Liturgical Art?

By Hillary Asbury

Visual communication is huge these days.

It seems like the people in my life are constantly communicating over text message and social media using GIFS, emojis, and memes. I’ve seen whole conversations conducted almost entirely in this way, and I ask myself: Why?

Why is this the way we “talk” to each other now?

Is it out of convenience or laziness? Is it a fascination with new toys and technology? Is it just more fun that way? Have we become bored with the written word? Have we been trained to need more and more visual stimuli to keep our attention? Perhaps, but these visual messages also carry different meanings than words do alone. Have you ever tried to tell someone how you feel, tried to describe an emotional or mental state and just…not had the words?

Sometimes language can be limiting in its ability to fully express these things.

Sometimes an image captures it perfectly. Although the interactions that take place online and over text can seem shallow in content and attitude at first glance, I really believe that people are looking for deep connections and meaningful expression.

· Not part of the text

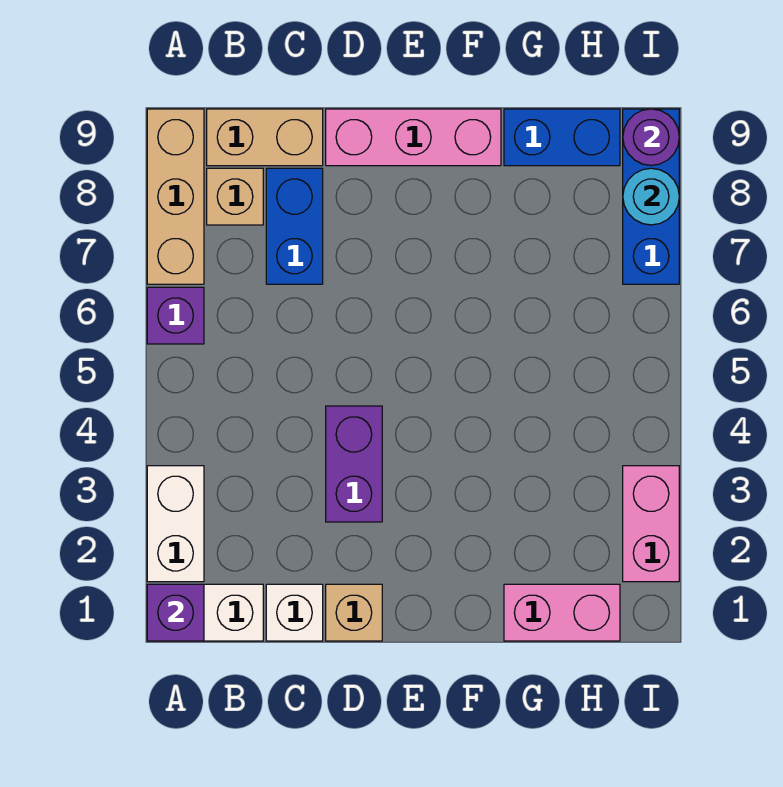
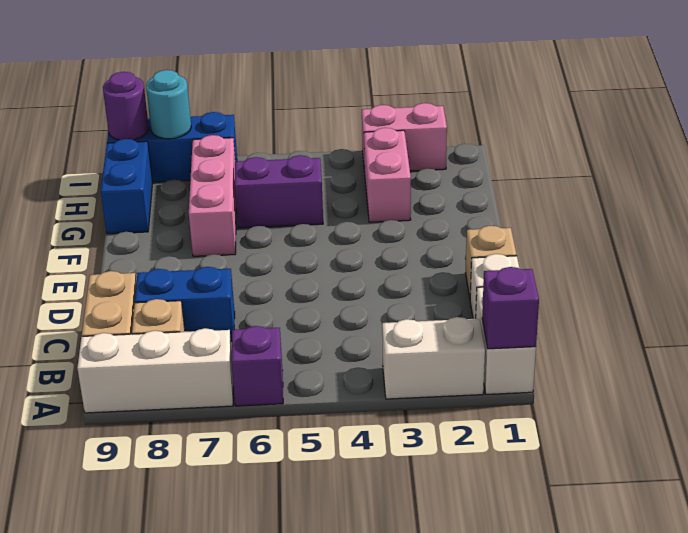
tan 1x3 brick [147,109,204,284] -> white 1x3 brick [77,328,233,413]
purple 1x2 brick [326,406,382,522] -> purple 1x2 brick moved to [235,155,323,228]
pink 1x3 brick [326,109,501,166] -> pink 1x3 brick moved to [189,135,236,256]
pink 1x2 brick [504,584,620,641] -> pink 1x2 brick moved to [364,128,411,222]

There is a need for visual stimulation in our culture which betrays a deeper, more pressing need for meaning.

With this in mind, many churches have implemented tools like PowerPoint presentations, image and light projections, and even video media, all in sincere and thoughtful hopes of maintaining interest and focus, of creating an environment which fosters growth and education. This shows care and an honest desire to serve congregations in every way, but do all these technologies address the underlying need for connection and meaning?

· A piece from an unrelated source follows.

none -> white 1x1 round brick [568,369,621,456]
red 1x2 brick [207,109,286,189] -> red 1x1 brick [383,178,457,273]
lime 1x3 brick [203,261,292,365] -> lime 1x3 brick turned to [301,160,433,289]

If sermons provide a better understanding of Scripture, if hymns create complex connections and facilitate contemplation, if the Divine Service speaks salvation to those who hear it, shouldn’t our visual aids, our art, do the same?

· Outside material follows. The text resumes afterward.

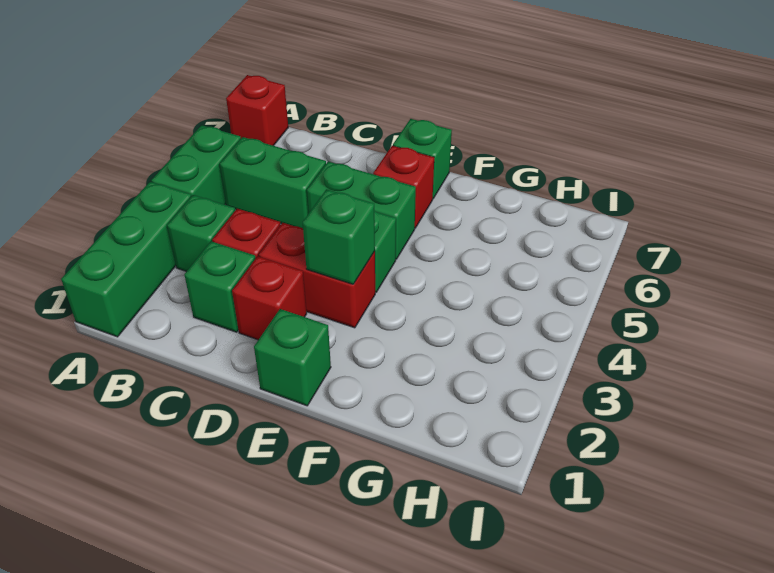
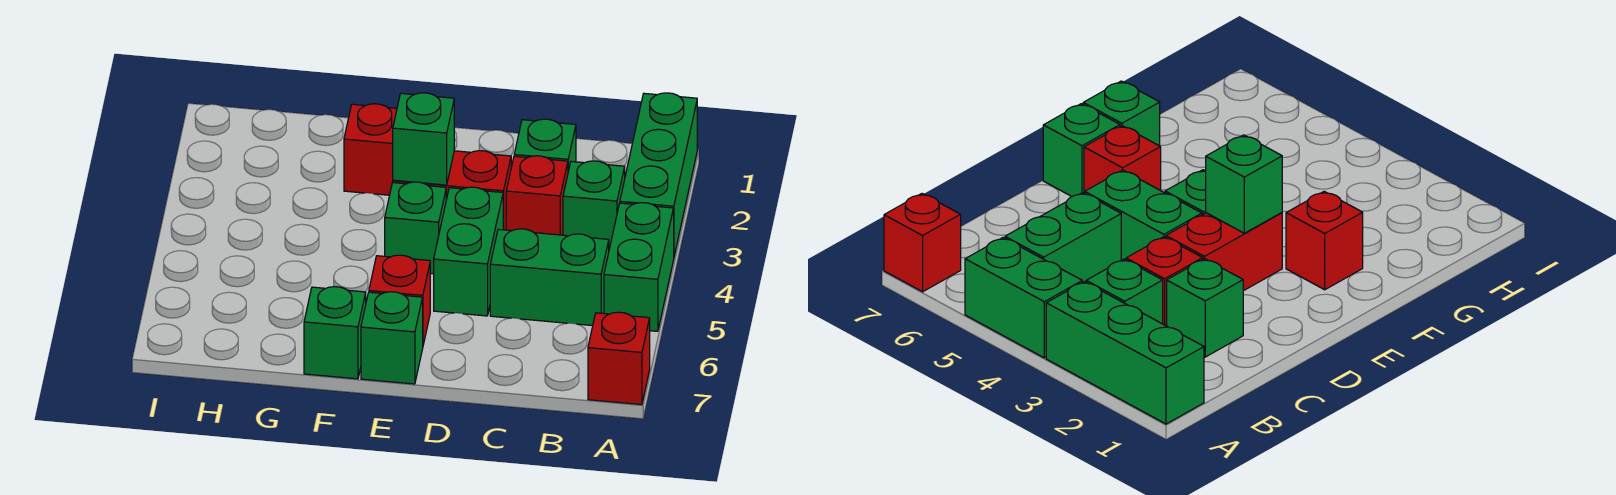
red 1x1 brick [232,256,307,340] -> red 1x1 brick moved to [344,104,397,195]
green 1x2 brick [307,162,416,259] -> green 1x2 brick turned to [434,187,503,316]
green 1x1 brick [254,309,331,406] -> green 1x1 brick moved to [304,287,366,379]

The utilization of liturgical art addresses all of these needs. If done well, it provides significant visual stimulus, draws the viewer in, and encourages thoughtful meditation on the Word. If art in the Church clearly speaks the Gospel, it adds to the Divine Service (rather than distract from it). If it is “readable” and understandable to those who see it, it will constantly point to Christ as Creator and Author of our salvation.

Liturgical art expresses the mysteries of our faith, tells of its beauty and complexity, and creates profound connections.

It is an important tool in telling biblical truths and might just communicate what we struggle to say with our words. It gets right to the heart of our need for meaning and delivers Christ straight to our hearts.

One thought on “Liturgical Art?

  1. Hillary, in my view, your observations are correct, and visual aids and Liturgical art are essential tools. I suppose I am still uncomfortable with iconoclastic art which includes pictures of Jesus, however, my opinion is tempered by the reality that Our Lord walked the earth as a man, and how can one find fault with an artist’s interpretation of the way He appeared in form and physical appearance?
    Your comments about the technology of today and its’ effect on communication and art are valid. I would add that the difference between today and pre-social media/internet development is that many people now have short attention spans and need visual stimuli to feed their information addiction. On the plus side is the rapid global interaction between people of various cultures, tied together through social media, and the absolutely wonderful idea that the Gospel is going out to all the world in ways never before possible. Thank you for sharing.